Your Strategic Plan is Already Failing (And It's Not What You Think)

Your Strategic Plan is Already Failing (And It's Not What You Think)

Ever wonder why 67% of strategic plans fail? Here's the uncomfortable truth: your brain is working against you before you even enter the planning room.

I discovered this the hard way watching Elena, a brilliant CEO, lead her annual strategic planning session. The usual suspects were there: market analysis, SWOT matrices, projection charts. Her team spent three days crafting what looked like the perfect plan.

Six month later, barely 20% of their initiatives were on track.

"I'm so frustrated! We had the data. We had the collaboration and team support. We have the resources to make it happen. What's going on?"

The answer lies not in the plan, but in how our brains approach planning itself.

Let me show you what I mean.

The planning fallacy, first described by Daniel Kahneman and Amos Tversky (1977) suggests that we underestimate the amount of resources required to complete a task - or goal. It shows up in simple things like our estimate for completing a simple task (this newsletter for example) as well as larger projects and strategic plans. This occurs even when we have data and past experience to show us the reality.

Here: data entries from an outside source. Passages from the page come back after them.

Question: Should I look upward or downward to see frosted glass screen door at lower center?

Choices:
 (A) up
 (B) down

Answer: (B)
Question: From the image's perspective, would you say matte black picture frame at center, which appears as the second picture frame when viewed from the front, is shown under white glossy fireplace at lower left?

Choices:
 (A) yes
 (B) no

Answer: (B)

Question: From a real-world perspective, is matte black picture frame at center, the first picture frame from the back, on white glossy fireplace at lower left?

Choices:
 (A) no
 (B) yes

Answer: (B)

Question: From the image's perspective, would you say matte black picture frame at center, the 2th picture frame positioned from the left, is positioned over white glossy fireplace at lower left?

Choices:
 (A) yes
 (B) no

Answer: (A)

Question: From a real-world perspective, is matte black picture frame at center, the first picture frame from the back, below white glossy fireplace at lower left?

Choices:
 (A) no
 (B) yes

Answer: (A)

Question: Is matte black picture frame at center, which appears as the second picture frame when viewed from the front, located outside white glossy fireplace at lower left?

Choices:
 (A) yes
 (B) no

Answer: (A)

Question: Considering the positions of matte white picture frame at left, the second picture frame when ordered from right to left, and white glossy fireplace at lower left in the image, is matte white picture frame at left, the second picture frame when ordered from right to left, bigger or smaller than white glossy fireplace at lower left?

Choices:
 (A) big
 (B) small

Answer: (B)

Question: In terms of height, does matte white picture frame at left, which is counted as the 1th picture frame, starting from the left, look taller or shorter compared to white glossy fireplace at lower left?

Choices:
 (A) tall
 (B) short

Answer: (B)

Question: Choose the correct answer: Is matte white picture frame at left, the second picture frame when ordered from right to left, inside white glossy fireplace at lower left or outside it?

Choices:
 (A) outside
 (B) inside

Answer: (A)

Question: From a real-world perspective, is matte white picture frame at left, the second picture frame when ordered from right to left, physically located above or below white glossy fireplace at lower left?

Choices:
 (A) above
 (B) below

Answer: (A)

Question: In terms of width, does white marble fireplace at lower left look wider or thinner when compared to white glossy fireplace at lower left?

This is especially true when it comes to estimating our personal behaviors. We tend to think we are more capable, can do things faster, and have better outcomes than even past experience has shown us.

But this isn't the only issue with strategic planning.

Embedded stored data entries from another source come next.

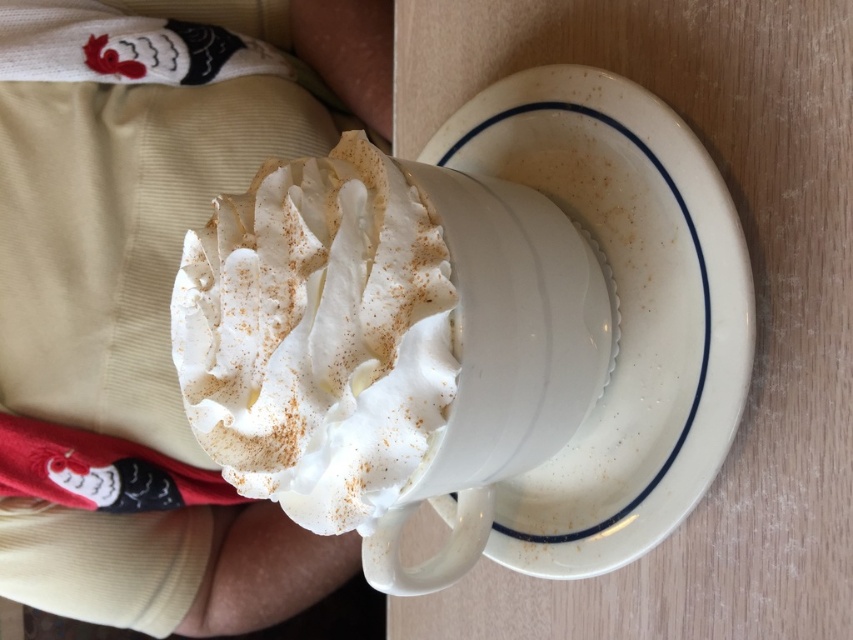
You are trying to place the white ceramic saucer at center on top of the white cotton socks at lower left. Will the saucer fit entirely on the socks without hanging off the edges?

The white cotton socks at lower left are wider than the white ceramic saucer at center, so the saucer will fit entirely on the socks without hanging off the edges.

You are looking at the cup and saucer on the table. There are two points marked on the image, point A at coordinates point (639,209) and point B at coordinates point (326,310). Which point is closer to you?

Point A at coordinates point (639,209) is closer to you because it is further to the viewer than point B at coordinates point (326,310).

In the scene shown: Please provide the 2D coordinates of the white ceramic saucer at center in the image. The coordinates should be in the format of a point with two decimal places, like point 0.5,0.5.

The white ceramic saucer at center is located at point [622,310].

Consider Marcus. As a team leader, his team was consistently missing signs of marketing shifts. The cost? $14 million in investment capacity they never needed. Their "optimism bias", behaving as though plans will work according to best-case scenarios, cost them.

The fascinating thing is these are not just random planning mistakes. They are predictable patterns in our behavior. Once you understand them, you can design planning processes that work with these tendencies rather than ignore them.

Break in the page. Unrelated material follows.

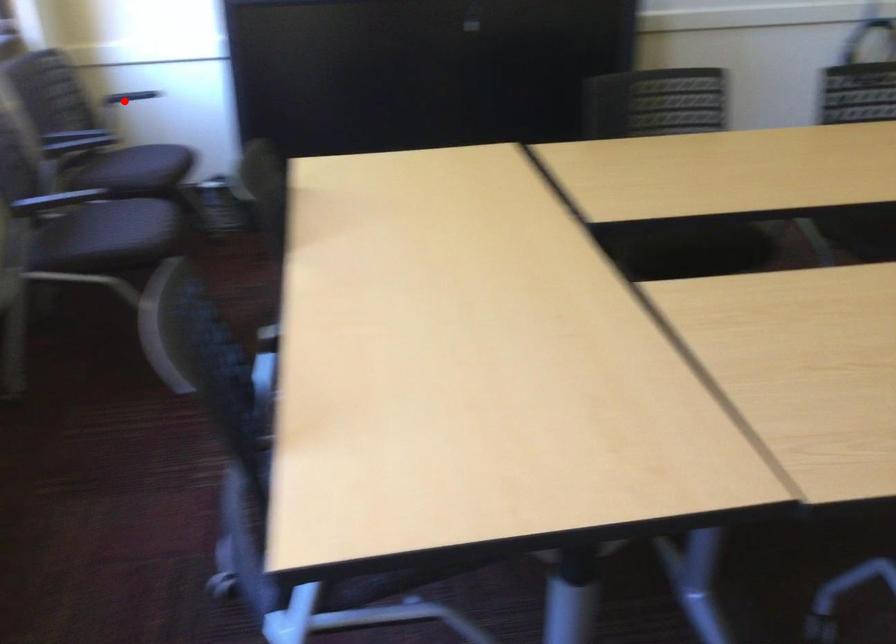
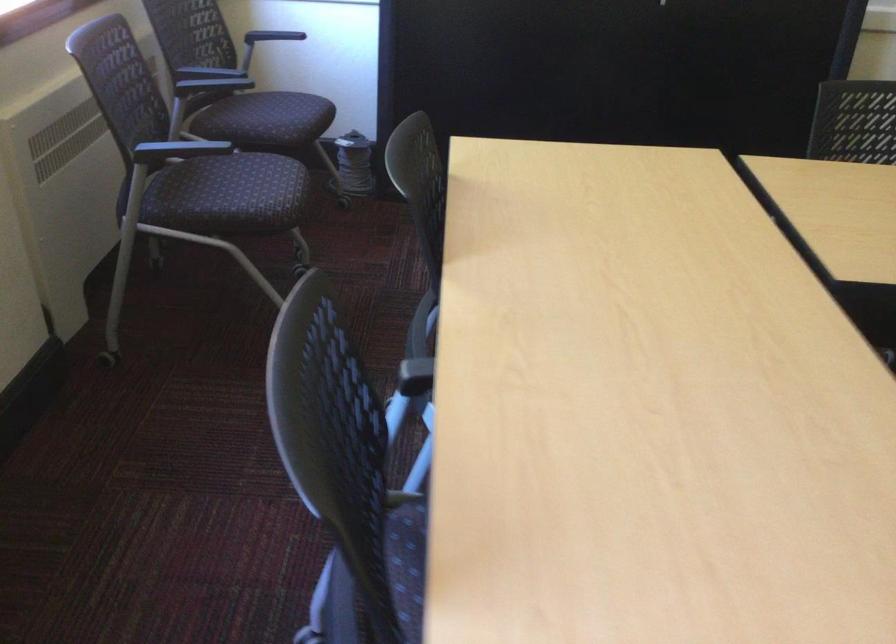
Question: I am providing you with two images of the same scene from different viewpoints. A red point is marked on the first image. At the location where the point appears in image 1, is it still visible in image 2?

Here's what to do about these behavior patterns to ensure they don't work against reaching your strategic planning goals.

  1. When completing your strategic plan, map out every task that must be completed to accomplish the goal. Estimate the time it will take to complete each plan. If the task is routine, multiple your estimate by 1.5. If it is a new task, multiply your estimate by 2 or 3.
  2. Plan for problems. Answer the question, "what could go wrong?" and build plans for all the obstacles that might come your way. Increase the time to completion by 2.5 for any obstacle that creates a new plan.
  3. Collect and review data. All strategic plans should be based on data. Goals and estimates about goal completion are best completed when data on previous behaviors supports it. If you don't have data yet, start collecting it today.
  4. Monitor and identify patterns. One way to overcome planning fallacy and optimism bias is to collect data on project start dates, end dates, and the amount of work hours it took to complete it.
  5. Create feedback and accountability loops: Create systems that allow you to easily monitor progress. Provide visual displays of that progress to your team along with positive feedback for meeting goals and corrective when the team is not on track.

Here's one way Elena's next planning session transformed their goals. She started the meeting by having her team list everything that went wrong in the past year. They then built a plan, analyzing the problems they incurred. The result? They are on track to meet 85% of their initiatives by the end of the year.

The science of behavior taught me what is necessary to overcome these challenges, but my real learning occurred in the trenches, watching brilliant leaders make predictable planning mistakes over and over again. Now I start every strategic planning session by addressing the behavioral tendencies to underestimate the work and overestimate the outcome.

Remember: There are assumptions hidden in every strategic plan. The goal is to identify those assumptions and address them before the plan is finalized. What assumptions are hiding in your plans?